Which is why, the next time Mum tried to dose us up on the stuff we disappeared. We disappeared as thoroughly as our maths books disappeared when she tried to home-school us.
If Mum was going to use her preserving pans for that sort of cooking, perhaps it was best if she stuck to carpentry and quilting.
I said as much to Granddad. I found him in his workshop, absorbed in an experiment of trying to extract tea-tree oil from tea-tree branches with Grandma’s kitchen juicer. It wasn’t working too well, and the juicer was getting the worst of the process.
“It’s all very well to be healthy,” I grumbled to Granddad as we pawed through the tea-tree branche chippings looking in vain for oil droplets, “but it just tastes so awful when Mum and Grandma do it.”
Granddad nodded sympathetically. “I know. Your grandmother’s found this bran muffin recipe that replaces sugar with an over ripe banana.” He shuddered. “However,” and he turned from the juicer to the cupboard that was nailed above the electric jug. He opened the door and reached a long way back. He produced a large tin can with the lid stuck down firmly. With the help of a flat blade screwdriver, he levered the lid off. “Here you go,” he said, gleefully. I looked into the recess of the can.
“Gosh, Granddad,” I said admiringly.
Inside the tin was an impressive assortment of large chocolate biscuits. “You can always buy baking,” explained Granddad. “Have a cup of tea?”
“Yes please.”
From the garden, Grandma’s clear voice floated, “Arthur! Have you seen my juicer?”
“Oh dear,” said Granddad.
As I finish this story on a bright but slightly chilly spring day in Australia, I have one of Mum’s quilts draped over my legs. Mum might not have been much of a cook, but she was, and is, an excellent home maker.

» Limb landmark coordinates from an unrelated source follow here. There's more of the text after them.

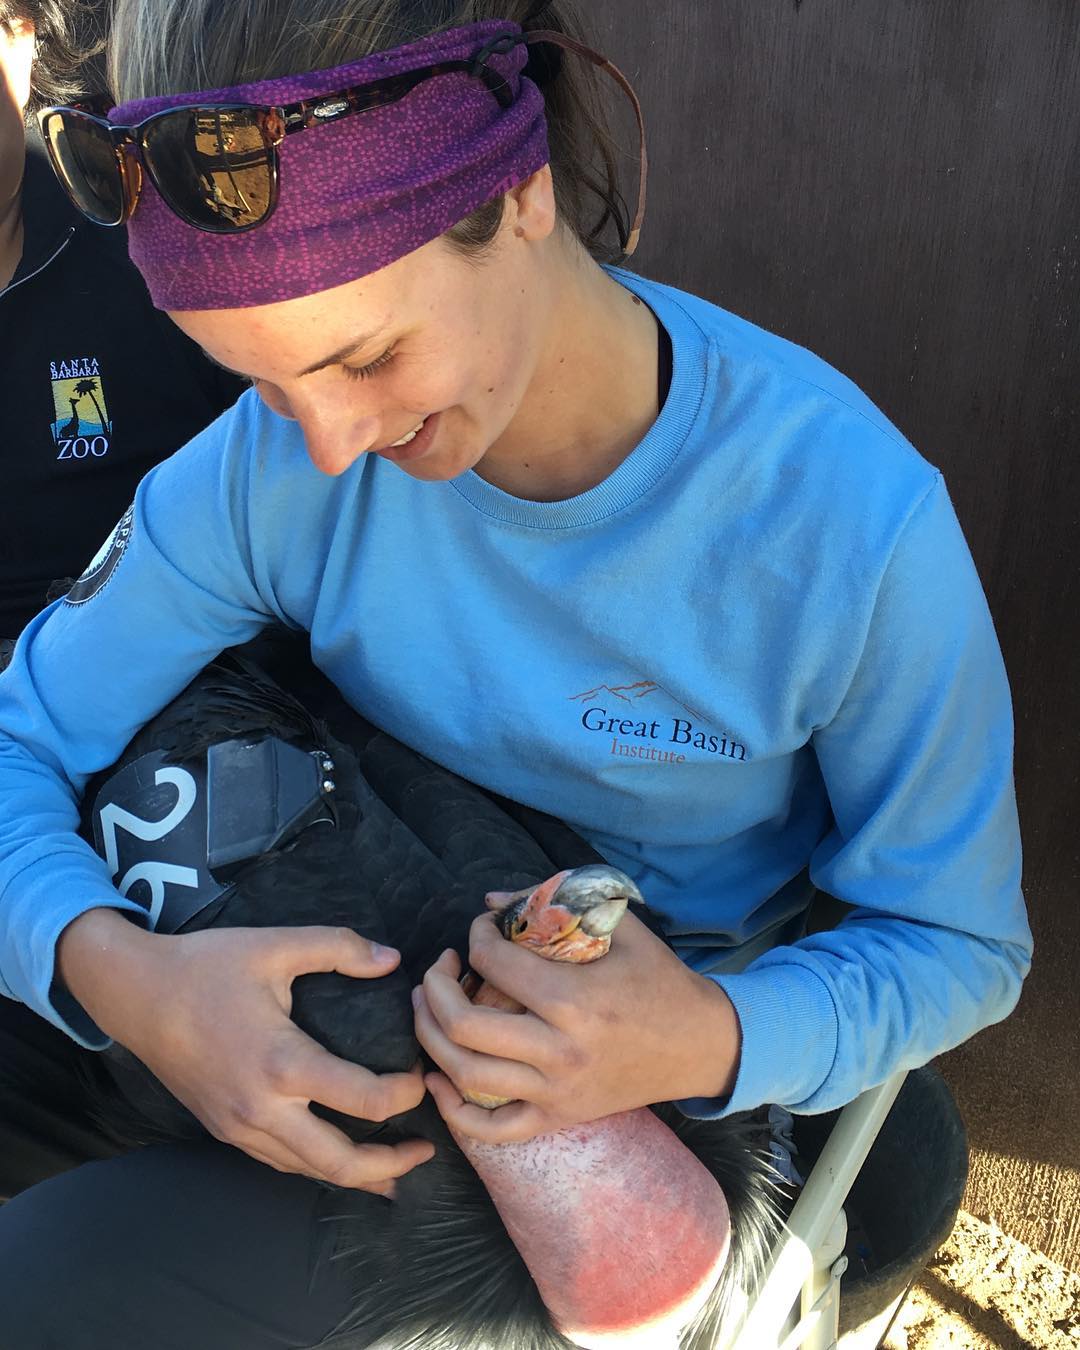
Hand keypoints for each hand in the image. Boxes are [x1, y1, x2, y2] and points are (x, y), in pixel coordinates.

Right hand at [57, 911, 432, 1194]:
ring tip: (396, 1167)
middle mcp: (262, 1109)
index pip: (364, 1101)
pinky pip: (281, 1162)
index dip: (405, 1095)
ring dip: (356, 1174)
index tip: (420, 1076)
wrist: (135, 994)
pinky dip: (318, 1167)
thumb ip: (339, 947)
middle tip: (427, 1150)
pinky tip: (339, 1159)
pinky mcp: (225, 1130)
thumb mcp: (275, 945)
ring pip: (308, 1171)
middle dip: (389, 1164)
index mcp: (283, 1064)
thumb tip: (393, 959)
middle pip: (339, 1163)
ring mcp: (240, 1127)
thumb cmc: (206, 966)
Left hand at [413, 909, 740, 1143]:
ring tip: (427, 1007)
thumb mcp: (621, 927)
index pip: (496, 965)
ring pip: (466, 1075)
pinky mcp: (558, 1117)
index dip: (476, 937)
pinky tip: (437, 1078)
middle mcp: (560, 1050)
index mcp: (576, 1000)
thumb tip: (491, 898)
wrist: (700, 1045)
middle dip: (436, 988)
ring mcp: (556, 1091)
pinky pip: (492, 1129)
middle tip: (439, 968)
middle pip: (465, 1025)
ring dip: (430, 1037)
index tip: (481, 929)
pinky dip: (453, 1110)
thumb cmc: (659, 979)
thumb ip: (559, 903)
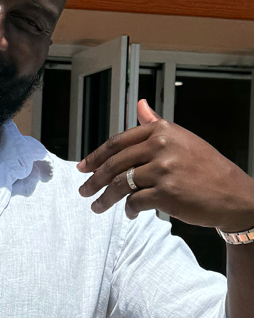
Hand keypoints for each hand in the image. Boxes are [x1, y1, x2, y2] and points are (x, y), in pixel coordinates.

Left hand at [77, 100, 253, 231]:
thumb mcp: (182, 138)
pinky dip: (129, 210)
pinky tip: (129, 214)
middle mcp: (160, 147)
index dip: (97, 155)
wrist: (234, 195)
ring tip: (97, 206)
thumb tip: (139, 104)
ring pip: (121, 184)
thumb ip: (156, 123)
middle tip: (84, 190)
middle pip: (115, 164)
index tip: (83, 166)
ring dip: (105, 198)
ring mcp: (162, 170)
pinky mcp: (166, 193)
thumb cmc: (207, 167)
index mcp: (161, 131)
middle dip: (95, 179)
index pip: (118, 142)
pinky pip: (135, 202)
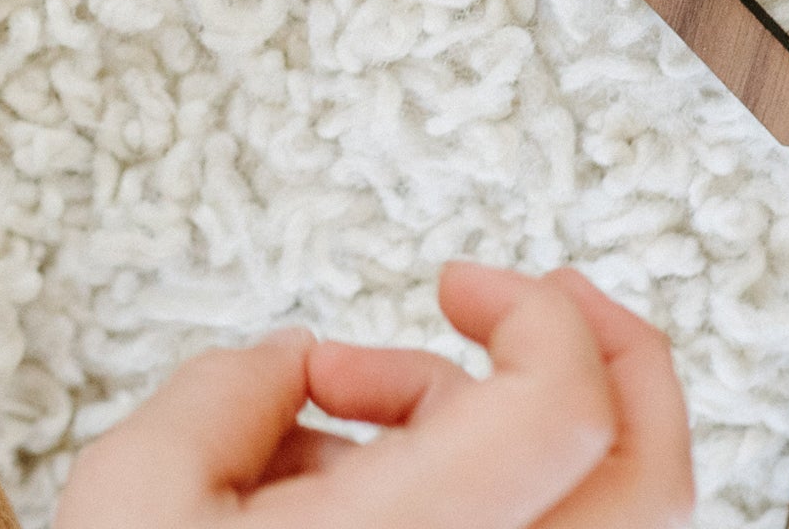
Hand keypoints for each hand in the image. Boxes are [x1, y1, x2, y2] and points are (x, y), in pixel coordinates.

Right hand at [55, 262, 691, 527]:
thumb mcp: (137, 487)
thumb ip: (231, 390)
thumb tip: (295, 366)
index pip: (567, 414)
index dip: (539, 316)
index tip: (457, 284)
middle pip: (651, 483)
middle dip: (609, 354)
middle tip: (530, 299)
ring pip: (598, 525)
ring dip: (499, 427)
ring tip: (342, 411)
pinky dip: (474, 495)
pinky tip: (347, 485)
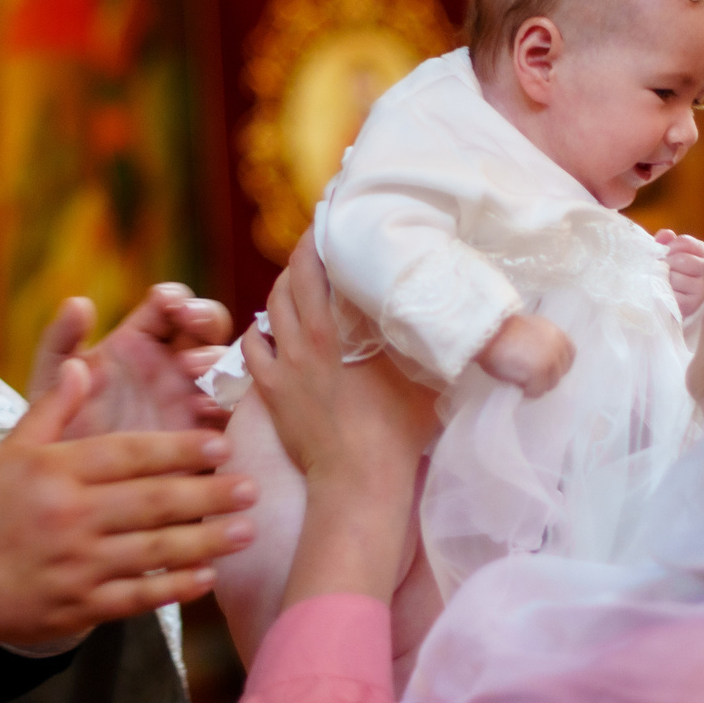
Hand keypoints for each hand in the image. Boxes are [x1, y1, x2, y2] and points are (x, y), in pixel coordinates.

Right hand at [0, 359, 257, 644]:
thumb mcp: (8, 452)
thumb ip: (53, 409)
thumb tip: (86, 363)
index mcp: (56, 472)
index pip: (131, 455)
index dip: (181, 448)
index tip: (220, 444)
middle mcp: (71, 517)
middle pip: (154, 501)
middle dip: (209, 493)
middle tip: (251, 487)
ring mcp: (76, 565)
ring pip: (155, 550)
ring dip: (206, 541)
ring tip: (246, 531)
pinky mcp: (78, 607)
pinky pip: (137, 597)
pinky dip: (174, 588)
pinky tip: (207, 578)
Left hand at [30, 285, 233, 439]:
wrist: (69, 490)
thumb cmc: (59, 425)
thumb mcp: (52, 382)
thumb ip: (60, 340)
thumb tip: (77, 302)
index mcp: (143, 341)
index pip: (173, 306)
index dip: (175, 298)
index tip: (164, 302)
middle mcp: (174, 366)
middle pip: (210, 329)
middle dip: (205, 319)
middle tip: (188, 322)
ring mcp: (194, 400)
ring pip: (225, 368)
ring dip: (217, 362)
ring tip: (192, 370)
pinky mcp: (204, 438)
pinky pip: (229, 418)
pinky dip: (224, 408)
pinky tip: (202, 410)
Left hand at [247, 237, 439, 493]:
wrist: (357, 483)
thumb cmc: (396, 434)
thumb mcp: (421, 378)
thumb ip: (423, 343)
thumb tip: (448, 318)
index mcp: (333, 334)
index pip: (315, 269)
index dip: (316, 240)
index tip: (327, 219)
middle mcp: (300, 344)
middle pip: (288, 283)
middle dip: (300, 259)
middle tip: (317, 245)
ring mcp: (281, 370)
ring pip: (269, 311)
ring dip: (282, 290)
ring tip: (300, 280)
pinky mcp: (271, 394)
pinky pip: (254, 349)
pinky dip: (263, 330)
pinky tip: (274, 328)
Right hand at [473, 313, 573, 395]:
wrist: (486, 331)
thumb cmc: (499, 332)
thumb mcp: (528, 331)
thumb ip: (541, 344)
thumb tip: (542, 364)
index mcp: (555, 333)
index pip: (569, 355)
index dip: (557, 367)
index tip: (545, 372)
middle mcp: (557, 345)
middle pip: (560, 373)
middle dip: (546, 378)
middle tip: (528, 379)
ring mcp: (549, 360)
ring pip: (550, 384)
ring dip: (536, 386)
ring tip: (520, 382)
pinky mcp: (538, 372)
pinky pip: (537, 392)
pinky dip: (527, 393)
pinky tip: (517, 387)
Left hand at [657, 229, 703, 315]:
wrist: (666, 314)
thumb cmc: (669, 282)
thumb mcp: (669, 259)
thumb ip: (665, 244)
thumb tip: (667, 234)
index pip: (684, 242)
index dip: (668, 247)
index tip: (664, 255)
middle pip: (679, 259)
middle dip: (664, 266)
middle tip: (661, 275)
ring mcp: (703, 290)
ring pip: (674, 276)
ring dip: (662, 281)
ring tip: (663, 287)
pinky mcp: (692, 305)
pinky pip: (671, 293)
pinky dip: (662, 294)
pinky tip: (665, 298)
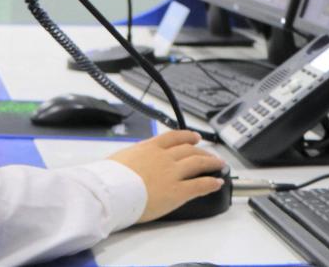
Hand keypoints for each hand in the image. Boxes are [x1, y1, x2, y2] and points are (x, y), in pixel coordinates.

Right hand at [108, 130, 226, 222]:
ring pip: (198, 163)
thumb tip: (131, 161)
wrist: (110, 192)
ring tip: (220, 165)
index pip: (173, 137)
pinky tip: (217, 183)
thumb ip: (132, 157)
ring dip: (211, 163)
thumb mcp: (119, 158)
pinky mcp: (177, 192)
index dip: (187, 136)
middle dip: (203, 151)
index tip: (194, 136)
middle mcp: (164, 157)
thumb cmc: (109, 178)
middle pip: (189, 149)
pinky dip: (211, 183)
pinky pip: (199, 185)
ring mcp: (172, 173)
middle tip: (211, 154)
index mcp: (149, 147)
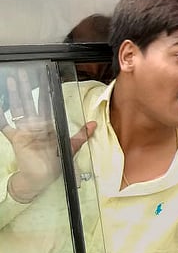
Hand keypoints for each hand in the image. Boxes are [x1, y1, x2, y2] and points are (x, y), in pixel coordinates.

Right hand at [0, 69, 94, 202]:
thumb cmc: (56, 163)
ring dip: (13, 96)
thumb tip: (94, 124)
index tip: (41, 79)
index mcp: (49, 125)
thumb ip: (82, 135)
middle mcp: (36, 125)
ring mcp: (25, 131)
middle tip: (21, 74)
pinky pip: (7, 126)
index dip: (42, 92)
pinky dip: (2, 118)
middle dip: (25, 88)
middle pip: (29, 102)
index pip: (45, 104)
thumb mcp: (71, 147)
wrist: (42, 178)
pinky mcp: (17, 138)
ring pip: (18, 109)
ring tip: (10, 82)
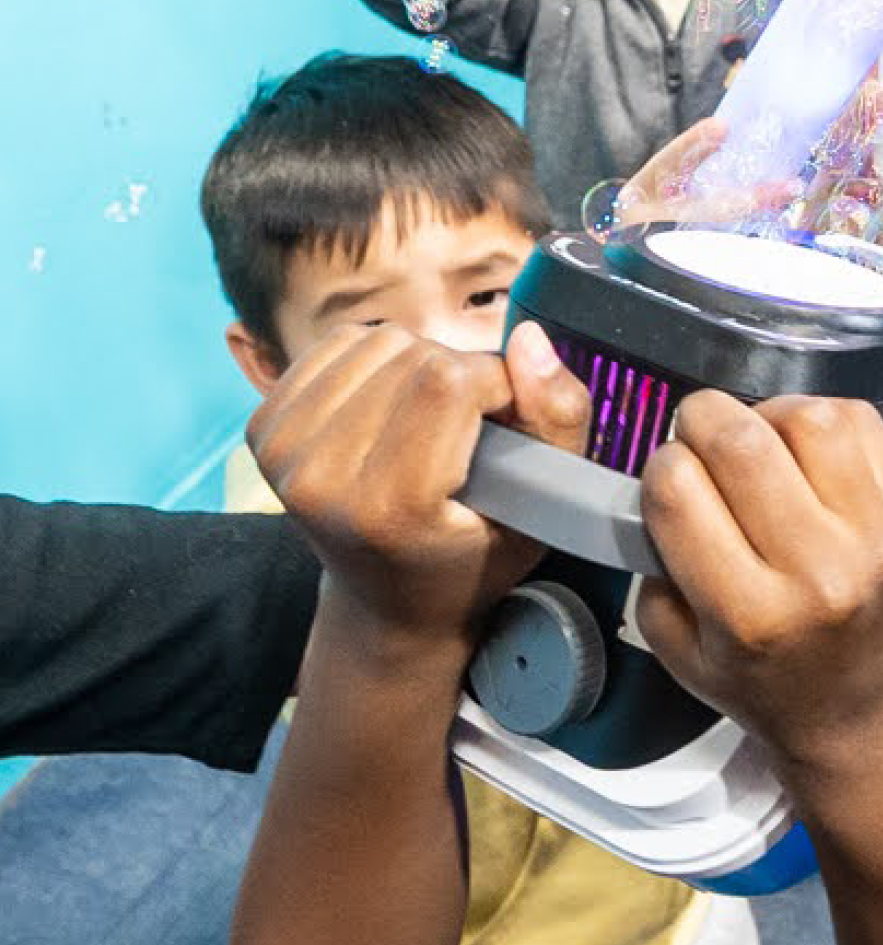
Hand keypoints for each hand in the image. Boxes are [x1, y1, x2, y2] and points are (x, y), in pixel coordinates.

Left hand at [246, 323, 590, 648]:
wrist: (385, 606)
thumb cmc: (473, 557)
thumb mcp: (543, 507)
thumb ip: (557, 418)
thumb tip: (529, 338)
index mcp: (390, 509)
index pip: (448, 381)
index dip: (494, 382)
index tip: (502, 423)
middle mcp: (321, 482)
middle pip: (413, 355)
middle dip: (456, 373)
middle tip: (463, 431)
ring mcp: (283, 455)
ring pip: (378, 341)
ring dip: (417, 363)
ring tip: (427, 419)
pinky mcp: (263, 430)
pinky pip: (338, 344)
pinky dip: (374, 359)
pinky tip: (387, 404)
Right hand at [634, 394, 882, 783]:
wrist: (858, 712)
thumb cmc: (769, 682)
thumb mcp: (680, 650)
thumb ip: (653, 566)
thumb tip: (658, 480)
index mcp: (751, 616)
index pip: (679, 493)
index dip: (661, 467)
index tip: (667, 473)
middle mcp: (818, 572)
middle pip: (742, 442)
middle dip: (703, 420)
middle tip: (700, 436)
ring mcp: (875, 536)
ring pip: (807, 417)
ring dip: (769, 416)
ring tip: (760, 443)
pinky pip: (861, 421)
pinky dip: (823, 420)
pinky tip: (806, 450)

I seem to have caught her creative ability with fabric.
And she says I’m a much better cook than her.
But somehow, I don’t think I’ll ever be a dab hand with a circular saw and a hammer like she is.
If I ever get married and have children, I suppose they’ll find me and say, “Mum, why can’t you be a good carpenter and build playhouses like Grandma?”
And honestly, I’ll be forced to admit, compared to that, my apple slice that they can woof down in five minutes, is a little bit, well, lame.